Dragons in the Algorithm
Adventures in Programming
by Michael Chermside

Constant Crawl Design - Part 2

Suppose you were building a tool for anonymously capture the (public) websites that a user visited. What would the UI requirements be?

The basic experience would be a perfectly normal browsing experience: users would launch their favorite web browser normally, would browse around the web normally and everything would "just work". This means that clearly the system would function as a browser plug-in. Fortunately, nearly all modern browsers support some form of plug-ins. In principle, one could also develop this as a proxy, but it would be much more difficult to develop an effective UI.

An easy-to-use installation process is important if one is seeking a large user base. This means using the normal means for the platform (an installer for windows, but RPM, yum, etc for linux). It means that the installer sets up the browser plugin, allocates the disk space needed for storage, and creates the services needed to join the P2P network.

The plugin itself offers two basic pieces of functionality. One would be that it captures the content of the web as it is viewed, and (where appropriate) archives it for the crawl.
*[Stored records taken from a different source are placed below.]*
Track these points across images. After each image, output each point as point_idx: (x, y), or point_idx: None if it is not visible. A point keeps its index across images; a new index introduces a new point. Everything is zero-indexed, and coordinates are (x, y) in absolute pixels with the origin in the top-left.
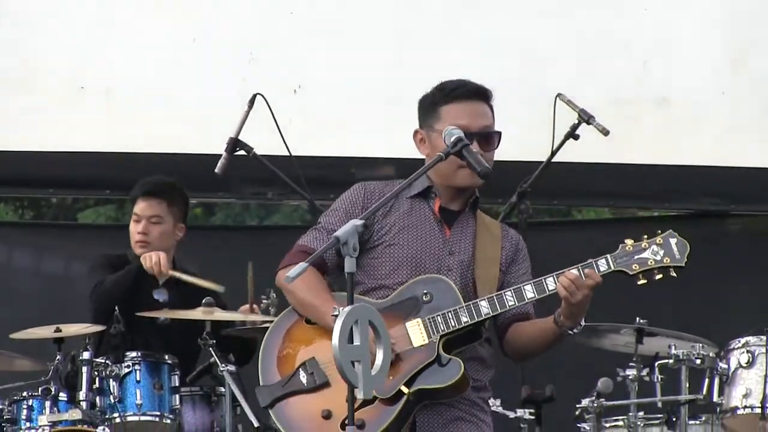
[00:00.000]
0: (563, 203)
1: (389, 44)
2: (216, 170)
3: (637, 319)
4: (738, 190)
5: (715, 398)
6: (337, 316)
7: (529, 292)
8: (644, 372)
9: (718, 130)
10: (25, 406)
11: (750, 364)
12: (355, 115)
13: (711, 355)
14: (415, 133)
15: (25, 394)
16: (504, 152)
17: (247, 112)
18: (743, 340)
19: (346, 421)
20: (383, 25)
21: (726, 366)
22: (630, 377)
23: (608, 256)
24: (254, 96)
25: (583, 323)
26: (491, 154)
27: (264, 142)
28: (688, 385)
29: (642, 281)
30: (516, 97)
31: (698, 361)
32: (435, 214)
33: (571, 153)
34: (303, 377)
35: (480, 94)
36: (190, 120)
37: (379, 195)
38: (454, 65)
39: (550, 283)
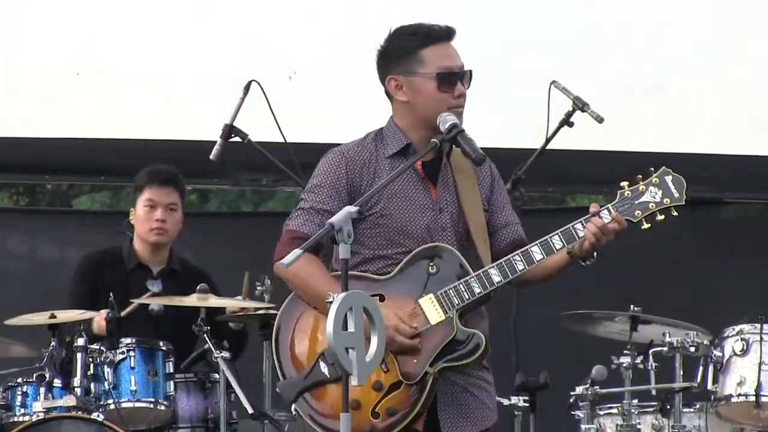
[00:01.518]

The other is the benefit for the user of the plugin: it allows them to view content from the crawled archive when the normal site is slow or unavailable. (For instance, the "slashdot effect" where a smaller site is featured on a popular news site like Slashdot or Reddit and becomes overwhelmed.)

The plugin should have three basic "modes". Any well-behaved plugin should provide an easy way turn it off, so one mode is "disabled". Another mode would be for loading all content (or perhaps just re-loading the current page) from the archive. And of course there would be the normal mode (more on this in a moment). The mode affects the page rather drastically (changes where we are getting it from or whether we are potentially sharing it with the world) so the plugin should probably provide an indicator of some sort in or near the URL bar, and this indicator might as well provide the means for switching the mode as well.

What behavior would we want in "normal mode"? Pages that get viewed are eligible for sharing, but only if that page is determined to be a "public" page (see other essays for details on this). So the plugin would need to capture the content of the page and immediately after rendering it (perhaps in a separate thread) begin to process it for possible sharing. I've used the term "page", but essentially all content should be treated this way, including images, CSS and JavaScript files, even AJAX calls: any content downloaded by the browser.

The next question is when content should be downloaded from the archive. Unlike Google Web Accelerator, I think it is unlikely that this design involving anonymous P2P technology will ever be faster than ordinary browsing to a normally functioning web site. But it can be available in those cases where the ordinary site no longer is, where the HTTP request times out, or a 404 (page not found), 410 (page gone), 503 (server overloaded) or some other error is returned. The simplest solution would be to attempt to load the page from the storage network whenever these conditions occur. Always trying to load every page from both web and storage (and displaying the one that arrives first) would put far too much load on the storage network for pages that would never be viewed.

It is worth noting that this storage network can store multiple versions of each page. This could be because the page has changed over time, because it is served up differently to different classes of user (perhaps by geographic region), or for stranger reasons like a malicious user injecting false versions of a page into the network. This property might lead to some very interesting and powerful uses ("See old versions of any page!") and it might pose new technical challenges ("Allow trusted entities like the EFF to somehow flag which version of the page is 'real'"). Such considerations are an excellent subject for future consideration, but the next essay will address technical challenges with the storage and the final part will show how to anonymously determine whether to share a page.

Posted Mon 05 March 2012 by mcherm in Programming